-------- Text under study --------
An Icelandic Constitutional Council (Stjórnlagaráð) for the purpose of reviewing the Constitution of the Republic was appointed by a resolution of Althingi, the Icelandic parliament, on 24 March 2011. Elections were held to create a Constitutional Assembly (Stjórnlagaþing) body, but given some electoral flaws, had been ruled null and void by the Supreme Court of Iceland on 25 January 2011, leading the parliament to place most of the wining candidate into a Council with similar mission. The question of whether the text of the proposed constitution should form a base for a future constitution was put to a non-binding referendum, where it won the approval of 67% of voters. However, the government's term finished before the reform bill could be passed, and the next government has not (as of April 2013) acted upon it.
In 2009, private individuals organised a National Assembly of 1500 people—1200 chosen at random from the national registry and 300 chosen as representatives of companies, institutions and other groups—to discuss the core values on which Icelandic governance should proceed. This was followed in November 2010 by a government-organised assembly of 950 randomly selected citizens.
The 2010 Assembly concluded that the new constitution 'ought to contain certain key provisions concerning, e.g., electoral reform and the ownership of natural resources, for a long time two of the most contentious political issues in Iceland'.
Appointing the Constitutional Assembly
Act on a Constitutional Assembly
The government passed the Act on a Constitutional Assembly no. 90/2010, legislating a special Constitutional Assembly to revise the Icelandic Constitution of the Republic. The Assembly was to comprise 25 delegates elected by direct personal election. The Assembly had to convene by 15 February 2011 and finish its work no later than 15 April 2011. The revised constitution was to be voted on by the Althingi and then put to a referendum.
-------- Available data --------
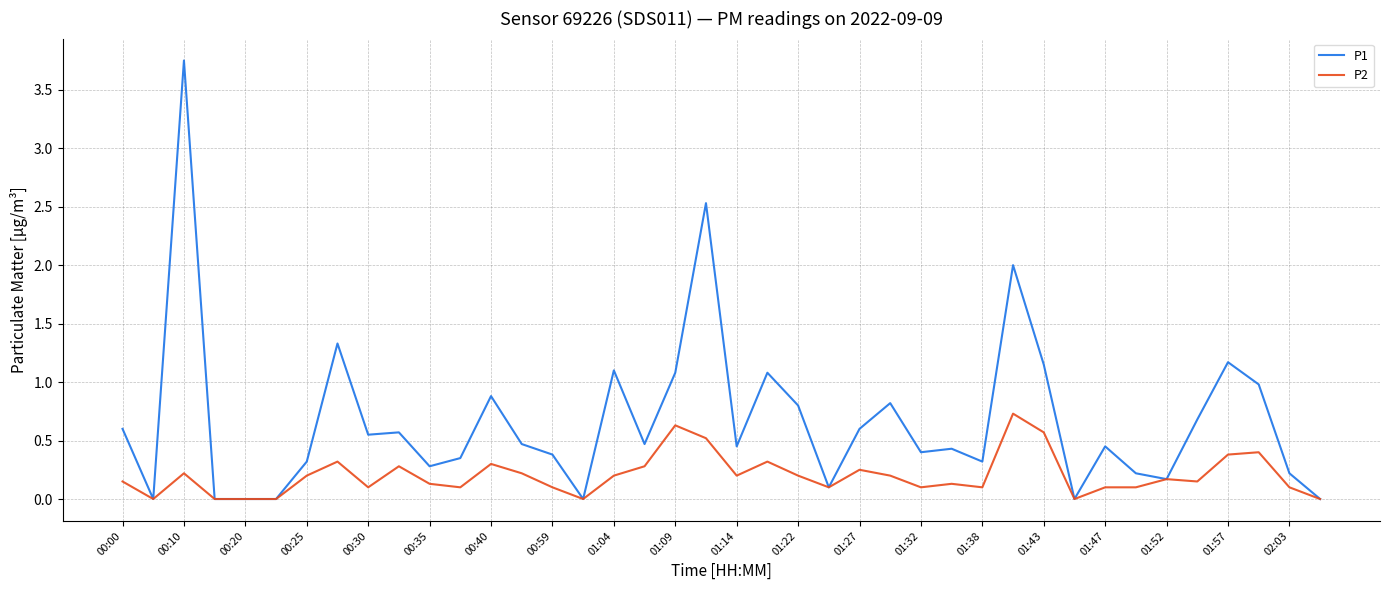

Which series has the largest range (max minus min)?

P1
--------
(Tasks to carry out)
[1] Give every date in the Icelandic constitutional review text that includes a day, month, and year.
[2] Carry on the text about Iceland's constitutional review from its final sentence.
The lines placed after the text are separate material with no connection to it.

(Exercise answers)
[1]
24 March 2011
25 January 2011
15 February 2011
15 April 2011

[2]
The remit was:
The foundations of the Icelandic constitution and its fundamental concepts;
The organisation of the legislative and executive branches and the limits of their powers;
The role and position of the President of the Republic;
The independence of the judiciary and their supervision of other holders of governmental powers;
Provisions on elections and electoral districts;
Public participation in the democratic process, including the timing and organisation of a referendum, including a referendum on a legislative bill for a constitutional act;
Transfer of sovereign powers to international organisations and the conduct of foreign affairs;
Environmental matters, including the ownership and utilisation of natural resources.
The Constitutional Assembly was also empowered to address additional matters beyond "reviewing the Constitution of the Republic".
An election was held for the assembly on 27 November 2010 using STV-PR under the Weighted Inclusive Gregory Method. 522 people stood in the election, more than double the most optimistic estimates.
The voter turnout was 36%. 15 men and 10 women were elected, fulfilling the quota of 40% women required. The elected candidates were:
Election declared null and void by the Supreme Court
The Supreme Court of Iceland ruled the election to the Constitutional Assembly null and void with a decision on 25 January 2011. Six Supreme Court Justices examined complaints about the election process. The Justices were: Garðar Gíslason, Árni Kolbeinsson, Gunnlaugur Claessen, Jón Steinar Gunnlaugsson, Páll Hreinsson and Viðar Már Matthíasson.
The Supreme Court of Iceland received complaints from Óðinn Sigþórsson, Skafti Harðarson and Þorgrímur S. Þorgrímsson. The complaints regarded various faults of the election process, according to the complainants. The Supreme Court of Iceland found five separate faults on the election process, thereof it considered two of them serious faults.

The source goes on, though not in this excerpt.